What is required → How many lines in the entries below contain "down"? Answer with the number only.

Given data →
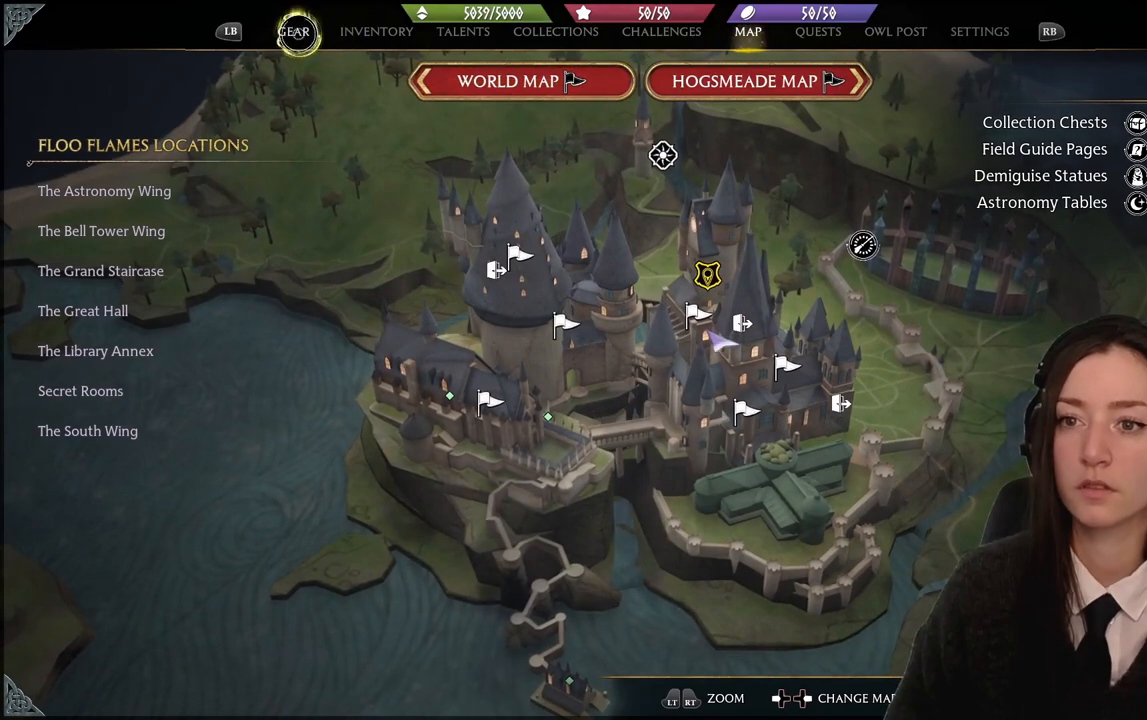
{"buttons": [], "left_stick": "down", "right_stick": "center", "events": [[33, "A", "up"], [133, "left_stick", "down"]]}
---
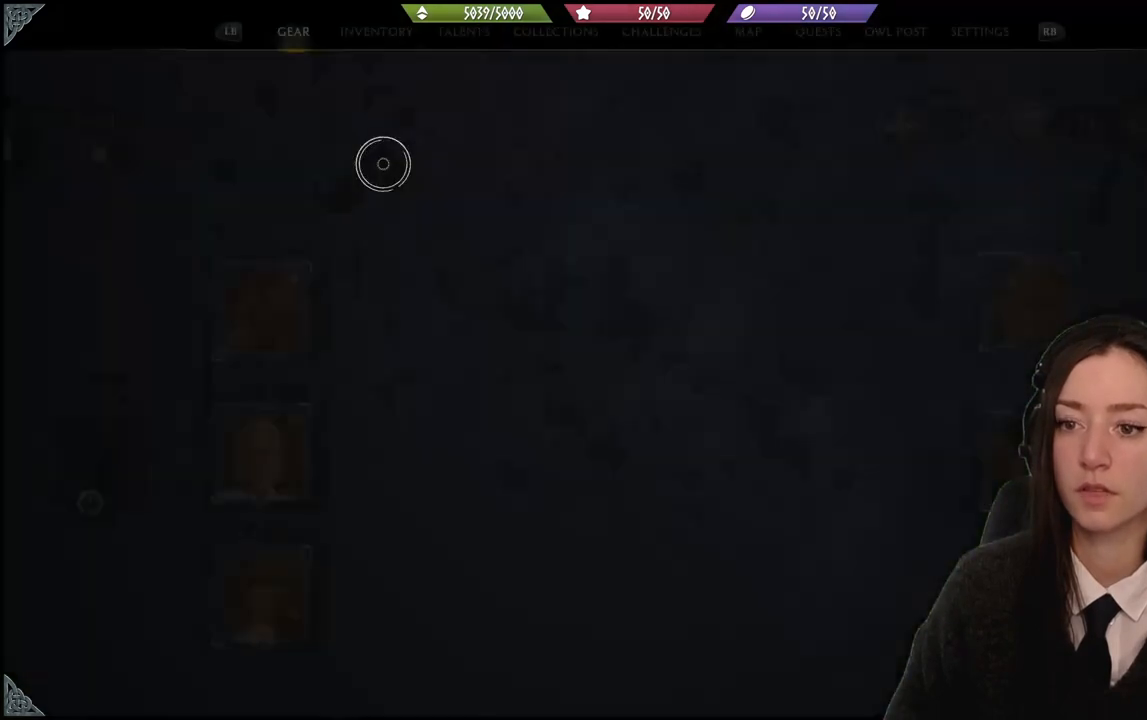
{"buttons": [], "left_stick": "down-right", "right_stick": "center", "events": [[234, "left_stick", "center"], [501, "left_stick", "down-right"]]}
==
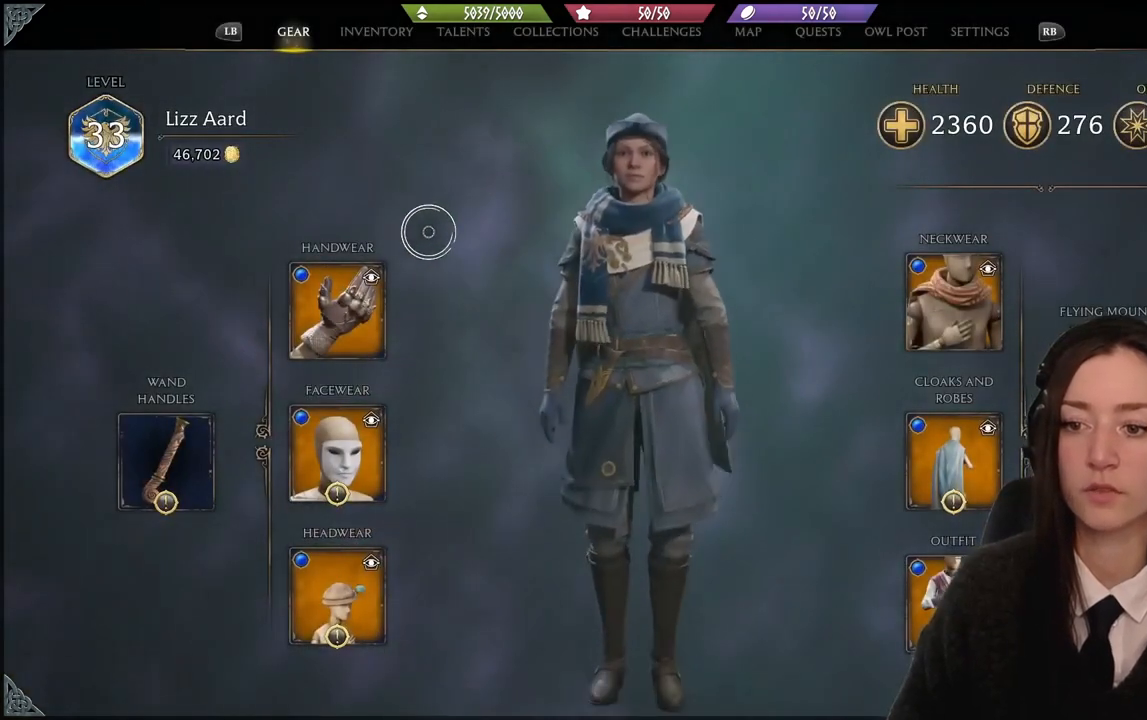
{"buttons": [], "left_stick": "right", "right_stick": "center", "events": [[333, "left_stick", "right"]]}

Solution for this exercise → 2